It’s estimated that about 543,000 new businesses are started in the United States each month. About 23% of small businesses in the United States are located in southern states. What makes these states attractive to new merchants?
There are a number of factors to consider when opening a new business. And not every location will be right for every entrepreneur — depending on your vertical, some cities will have more to offer in terms of consumer demand, startup resources, real estate and tax incentives. As you go through these questions, think about now they apply not only to a specific city, but also a neighborhood or even country. Here are just a few elements to consider when selecting a location in which to start your business.
What are the startup costs?
Startup costs, including the cost of business licenses and permits, registration and local taxes, vary from state to state. For instance, “Wyoming, Nevada, and South Dakota have no corporate or individual income tax (though Nevada imposes gross receipts taxes); Alaska has no individual income or state-level sales tax; Florida has no individual income tax; and New Hampshire, Montana, and Oregon have no sales tax.”
Some states and cities offer incentives that can lower the cost of doing business. When Amazon was shopping for a place to open their second headquarters, cities went above and beyond to attract the e-commerce giant (and its thousands of employment opportunities). Many cities and states recognize that small businesses are a powerful part of the community and will offer similar resources to help you get started.

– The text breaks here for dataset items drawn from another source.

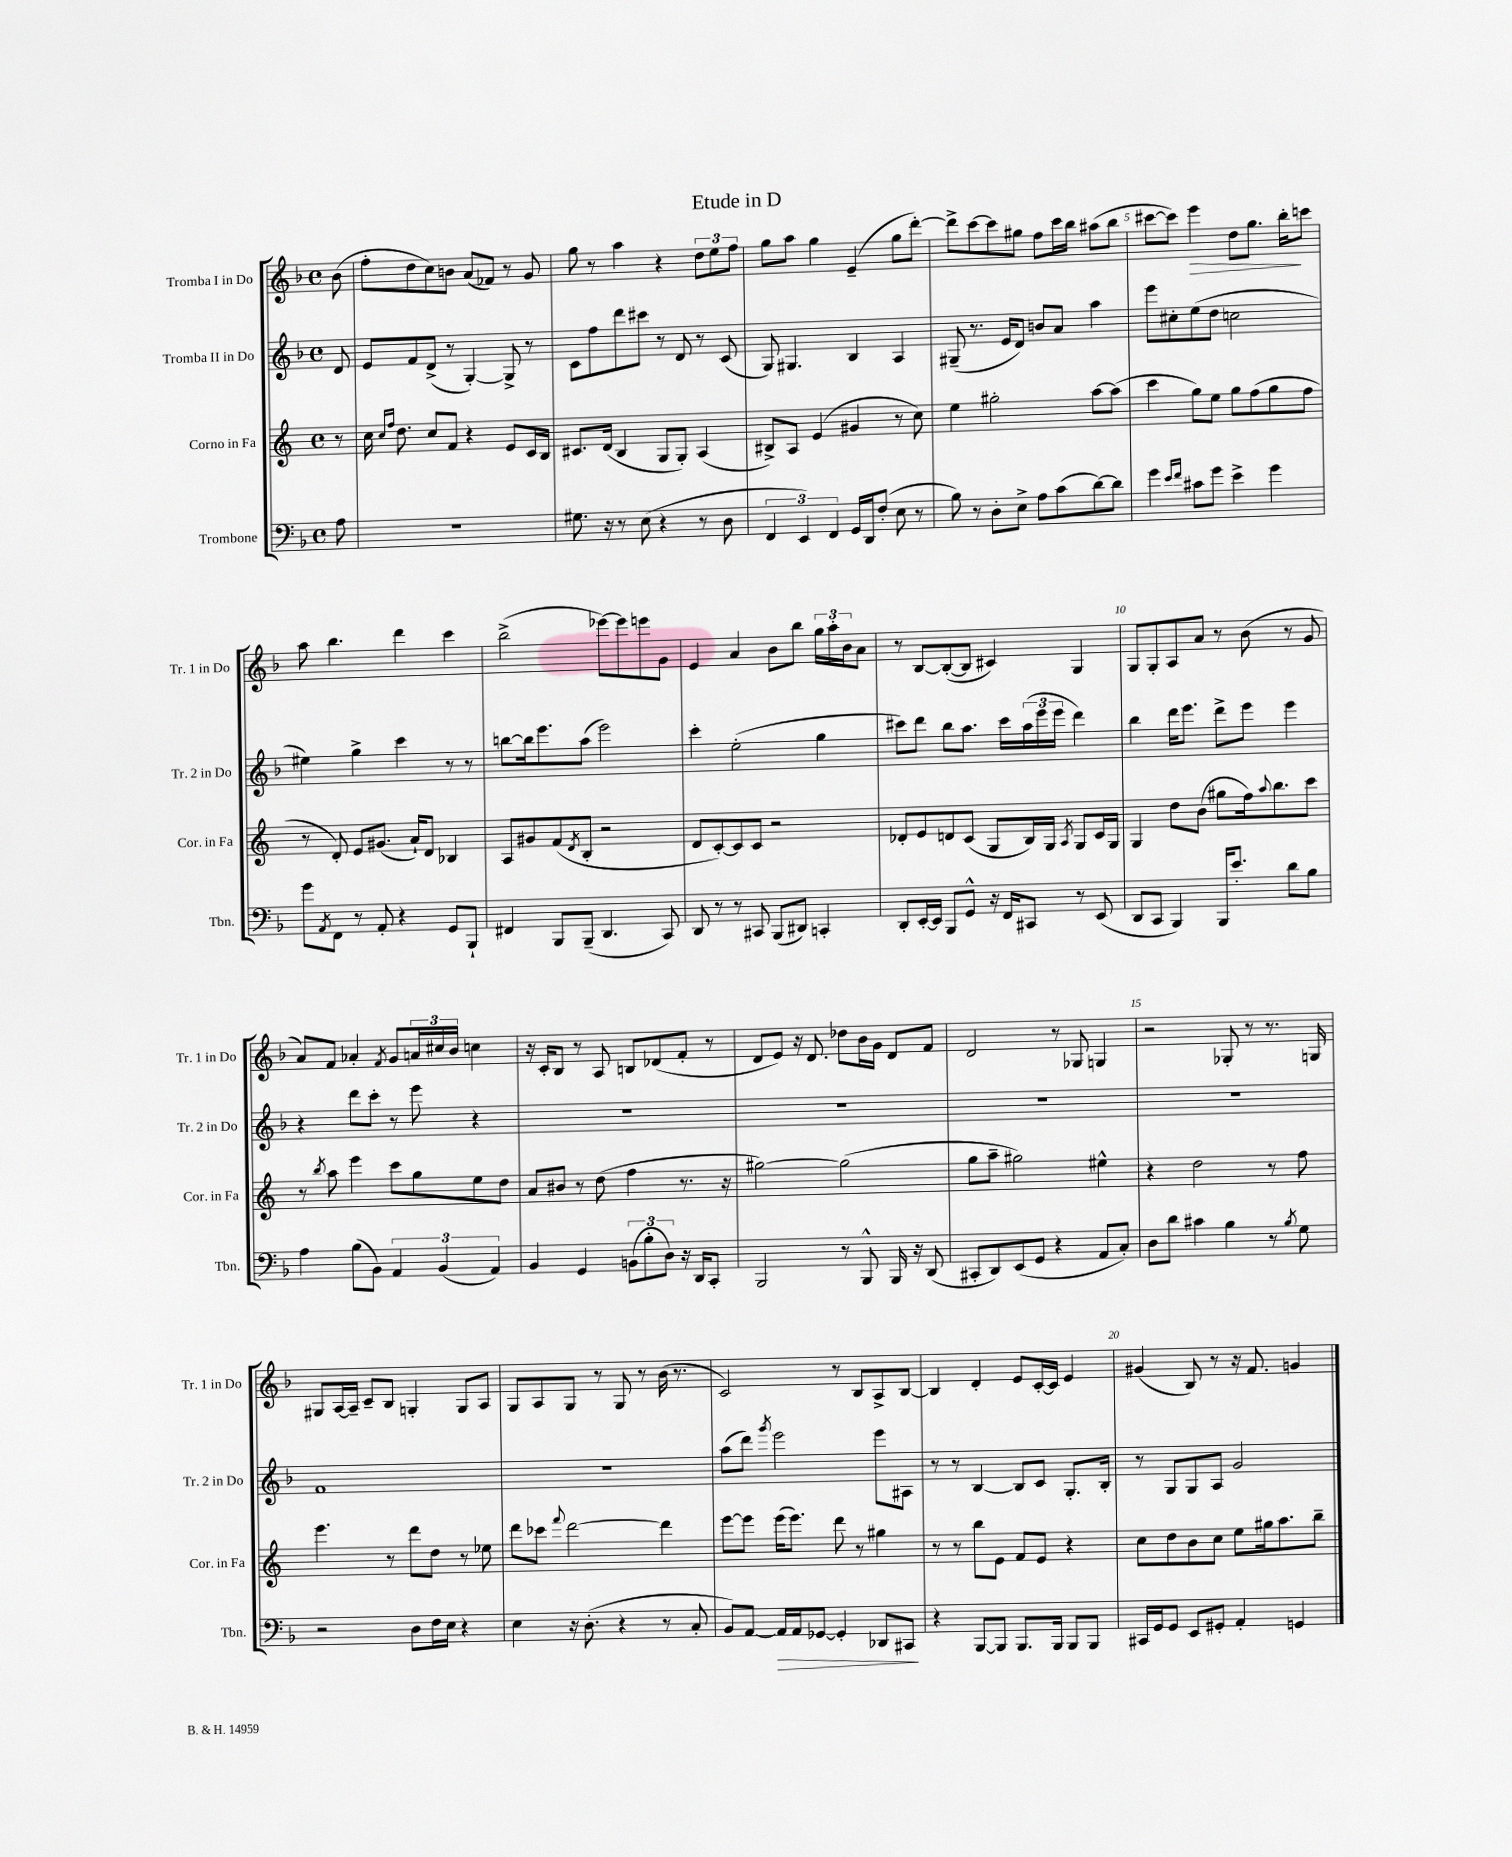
\header { title = "Etude in D" }
<<
\new StaffGroup <<
\new Staff = "s0" \with { instrumentName = "Tromba I in Do" shortInstrumentName = "Tr. 1 in Do" } {
    \clef treble \key f \major \defaultTimeSignature \time 4/4 \partial 8
    bes'8( |
    f''8-. d''8 c''8) b'8 a'8( fes'8) r8 g'8 |
    g''8 r8 a''4 r4 \tuplet 3/2 { d''8 e''8 f''8 } |
    g''8 a''8 g''4 e'4--( g''8 d'''8~-.) |
    d'''8-> c'''8~ c'''8 gis''8 f''8 c'''16 bes''16 ais''8( bes''8 |
    cis'''8~ cis'''8) e'''4\> d''8 g''8. bes''16-.\! c'''8 |
    a''8 bes''4. d'''4 c'''4 |
    bes''2->( ees'''8~) ees'''8 e'''8 g'8 |
    e'4 a'4 bes'8 bes''8 \tuplet 3/2 { g''16 a''16-. bes'16 } a'8 |
    r8 bes8~ bes8~-.( bes8 cis'4) g4 |
    g8 g8-. a8 a'8 r8 bes'8( r8 g'8 |
    a'8) f'8 aes'4-. \acciaccatura { f'8 } g'8 \tuplet 3/2 { a'16 cis''16 bes'16 } c''4 |
    r16 c'16-. bes8 r8 a8 b8 des'8( f'8-. r8 |
    d'8 e'8) r16 d'8. des''8 bes'16 g'16 d'8 f'8 |
    d'2 r8 ges8 g4 |
    r2 ges8-. r8 r8. g16 |
    gis8 a16~ a16-- c'8-- bes8 g4-. g8 a8 |
    g8 a8 g8 r8 g8 r8 bes'16( r8. |
    c'2) r8 bes8 a8-> bes8~ |
    bes4 d'4-. e'8 c'16~-. c'16 e'4 |
    gis'4( bes8) r8 r16 f'8. g'4 \bar "|." |
}
\new Staff = "s1" \with { instrumentName = "Tromba II in Do" shortInstrumentName = "Tr. 2 in Do" } {
    \clef treble \key f \major \defaultTimeSignature \time 4/4 \partial 8
    d'8 |
    e'8 f'8 d'8->( r8 g4~-.) g8-> r8 |
    c'8 f''8 d'''8 cis'''8 r8 d'8 r8 c'8( |
    g8) gis4. bes4 a4 |
    gis8--( r8. e'16 d'8) b'8 a'8 a''4 |
    e'''8 cis''8-. e''8( d''8 c''2 |
    eis''4) g''4-> c'''4 r8 r8 |
    b''8~ b''16 e'''8. a''8( e'''2) |
    c'''4-. e''2-.( g''4 |
    cis'''8) d'''8 bes''8 a''8. cis'''16 \tuplet 3/2 { a''16( e'''16 e'''16 } d'''4) |
    bes''4 d'''16 e'''8. d'''8-> e'''8 e'''4 |
    r4 d'''8 c'''8-. r8 e'''8 r4 |
    R1 |
    R1 |
    R1 |
    R1 |
    f'1 |
    R1 |
    a''8( d'''8) \acciaccatura { g'''8 } e'''2 e'''8 ais8 |
    r8 r8 bes4~ bes8 c'8 g8.-. bes16-. |
    r8 g8 g8 a8 g'2 \bar "|." |
}
\new Staff = "s2" \with { instrumentName = "Corno in Fa" shortInstrumentName = "Cor. in Fa" } {
    \clef treble \key c \major \defaultTimeSignature \time 4/4 \partial 8
    r8 |
    c''16 \grace { c''16 f''16 } d''8. c''8 f'8 r4 e'8 c'16 b16 |
    cis'8. d'16( b4 g8 g8-.) a4( |
    bis8->) a8 e'4( gis'4 r8 c''8) |
    e''4 gis''2-. a''8~ a''8( |
    c'''4 g''8) e''8 g''8 f''8( g''8 f''8 |
    r8 d'8-.) e'8 gis'8.( a'16-!) d'8 bes4 |
    a8 gis'8 f'8( \acciaccatura { d'8 } b8-. r2 |
    d'8 c'8~-.) c'8 c'8 r2 |
    des'8-. e'8 d'8 c'8( g8 b16) g16 \acciaccatura { a8 } g8 c'16 g16 |
    g4 d''8 b'8( gis''8 f''16) \appoggiatura { a''8 } b''8. c'''8 |
    r8 \acciaccatura { b''8 } a''8 e'''4 c'''8 g''8 e''8 d''8 |
    a'8 bis'8 r8 d''8( f''4 r8. r16 |
    gis''2~) gis''2( |
    g''8 a''8-- gis''2) eis''4-^ |
    r4 d''2 r8 f''8 |
    e'''4. r8 d'''8 d''8 r8 ees''8 |
    d'''8 ces'''8 \appoggiatura { f'''8 } d'''2~ d'''4 |
    e'''8~ e'''8 e'''16( e'''8.) d'''8 r8 gis''4 |
    r8 r8 b''8 e'8 f'8 e'8 r4 |
    c''8 d''8 b'8 c''8 e''8 gis''16 a''8. b''8-- \bar "|." |
}
\new Staff = "s3" \with { instrumentName = "Trombone" shortInstrumentName = "Tbn." } {
    \clef bass \key f \major \defaultTimeSignature \time 4/4 \partial 8
    a8 |
    R1 |
    gis8. r16 r8 e8( r4 r8 d8 |
    \tuplet 3/2 { f,4 e,4) f,4 } g,16 d,16 f8-.( e8 r8 |
    bes8) r8 d8-. e8-> a8 c'8( d'8~) d'8 |
    g'4 \grace { e'16 f'16 } cis'8 g'8 e'4-> g'4 |
    g'8 \acciaccatura { a,8 } f,8 r8 a,8-. r4 g,8 bes,,8-! |
    fis,4 bes,,8 bes,,8--( d,4. c,8) |
    d,8 r8 r8 cis,8 bes,,8( dis,8) c,4-. |
    d,8-. e,16~-. e,16 bes,,8 g,8-^ r16 f,16 cis,8 r8 e,8( |
    d,8 c,8 bes,,4) bes,,16 e'8.-. d'8 bes8 |
    a4 bes8( bes,8) \tuplet 3/2 { a,4 bes,4( a,4) } |
    bes,4 g,4 \tuplet 3/2 { b,8( bes8-. d8) } r16 d,16 c,8-. |
    bes,,2 r8 bes,,8-^ bes,,16 r16 d,8( |
    cis,8-. d,8) e,8( g,8 r4 a,8 c8-.) |
    d8 d'8 cis'4 bes4 r8 \acciaccatura { bes8 } g8 |
    r2 d8 f16 e16 r4 |
    e4 r16 d8.-.( r4 r8 c8-. |
    bes,8) a,8~ a,16\> a,16 ges,8~ ges,4-. des,8 cis,8\! |
    r4 bes,,8~ bes,,8 bes,,8. bes,,16 bes,,8 bes,,8 |
    cis,16 g,16 g,8 e,8 gis,8-. a,4-. g,4 \bar "|." |
}
>>
>>
\layout { \context { \Score \override BarNumber.break-visibility = ##(#f #t #t) barNumberVisibility = #(every-nth-bar-number-visible 5) } }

Finally, consider some expenses that might add up over time. What are utility costs? What is the standard wage most of your workers will expect? What does the commute look like, and is there public transportation? These are startup costs that will continue to impact your budget as your business grows.
Who lives there?
Is there a market of consumers for the product or service you’re planning to offer? In their ranking of business-friendly cities, Movinga examined what the competition and demand was like for restaurants, tech and digital ventures and import/export startups. Do your competitor research to see what other small businesses are in a specific neighborhood and city. Look at the location’s overall economic health: “economic growth, job creation, and the health of the residential real estate market” can all provide insight into whether or not there are customers with disposable income to purchase from you.
Do your competitor research to see what other small businesses are in a specific neighborhood and city.
What’s the availability of real estate?
Some small business owners go through this process after launching a product online first. When that happens, the location, cost and availability of real estate becomes more critical. A city like New York is prohibitively expensive for many small business owners, yet there’s more opportunity to build a sustainable customer base in a big city than in a rural area. Refer to sites like LoopNet, which lists commercial real estate prices, or Zillow, which is geared toward homeowners.
Read more: Considering Opening a Retail Store? The Pros and Cons of Brick-and-Mortar Locations
What is the standard of living?
Obviously, when you move to a city or neighborhood, you have to live there too. Consider ways your standard of living will be impacted. What’s the commute like? What’s the crime rate? How good are the schools in your area? CNBC’s ranking of most attractive cities for SMBs considers “statewide anti-discrimination protections...local attractions, parks and recreation, as well as environmental quality.” Cost of living is another important factor, especially as you’re just getting off the ground. Look for a city where you won’t get burned out and can pursue your business idea without sacrificing your lifestyle.